So, the office today was full of Cub Scouts on a tour or something (“Explore the exciting world of radio, kids! Now, quick, tell Mommy you’ve decided to go to medical school after all!”). At least, I assume they were Cub Scouts – either that or a pack of midgets in creepy outfits… Cub Scouts is a better option.
As if I hadn’t already been exposed to more children than is clearly outlined in my contract, I was then confronted by a confusing situation at the Tar-jay. Not being a parent myself, I’ll throw the question open to all of y’all:
Question: You are teaching your tiny child how to walk. Do you do this:
A. At home. Your nice, safe home.
B. In a park or other lovely outdoor setting filled with soft, cushiony grass to fall on.

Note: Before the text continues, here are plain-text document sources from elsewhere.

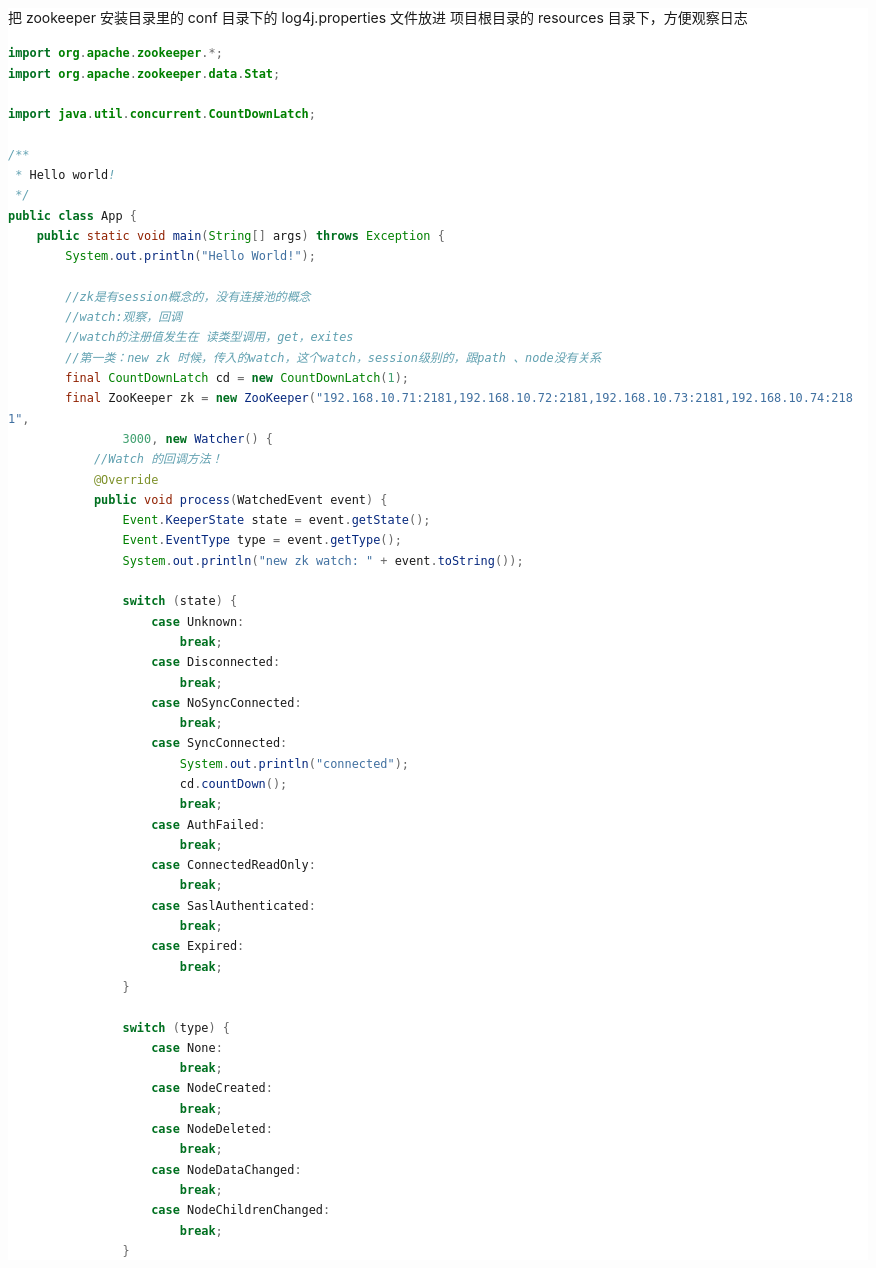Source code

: 把 zookeeper 安装目录里的 conf 目录下的 log4j.properties 文件放进 项目根目录的 resources 目录下，方便观察日志

```java
import org.apache.zookeeper.*;
import org.apache.zookeeper.data.Stat;

import java.util.concurrent.CountDownLatch;

/**
 * Hello world!
 */
public class App {
    public static void main(String[] args) throws Exception {
        System.out.println("Hello World!");

        //zk是有session概念的，没有连接池的概念
        //watch:观察，回调
        //watch的注册值发生在 读类型调用，get，exites
        //第一类：new zk 时候，传入的watch，这个watch，session级别的，跟path 、node没有关系
        final CountDownLatch cd = new CountDownLatch(1);
        final ZooKeeper zk = new ZooKeeper("192.168.10.71:2181,192.168.10.72:2181,192.168.10.73:2181,192.168.10.74:2181",
                3000, new Watcher() {
            //Watch 的回调方法！
            @Override
            public void process(WatchedEvent event) {
                Event.KeeperState state = event.getState();
                Event.EventType type = event.getType();
                System.out.println("new zk watch: " + event.toString());

                switch (state) {
                    case Unknown:
                        break;
                    case Disconnected:
                        break;
                    case NoSyncConnected:
                        break;
                    case SyncConnected:
                        System.out.println("connected");
                        cd.countDown();
                        break;
                    case AuthFailed:
                        break;
                    case ConnectedReadOnly:
                        break;
                    case SaslAuthenticated:
                        break;
                    case Expired:
                        break;
                }

                switch (type) {
                    case None:
                        break;
                    case NodeCreated:
                        break;
                    case NodeDeleted:
                        break;
                    case NodeDataChanged:
                        break;
                    case NodeChildrenChanged:
                        break;
                }

```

or C. Back and forth across the aisles of a busy Target filled with self-absorbed Saturday shoppers wielding carts at dangerous speeds, not to mention one Hoody on a mission for Lobster Bites.
You can probably guess, today I was confronted by C. And I almost ran the
little fucker precious snowflake down, because I am operating on about 2 total hours of sleep. And it’s not even good sleep, it’s sleep filled with dreams about The Evil Troll, whom I’ve probably conjured up by writing about him, and who is interfering with my regularly-scheduled dreams of a certain Viper pilot.
So I wake myself up thrashing every hour or so (and NOT in the good way), which sucks… and double-sucks when you get up for work at 3am. TIRED, yo!
Still staying up watching “Charmed” instead of sleeping, though. Priorities, Hoody haz them.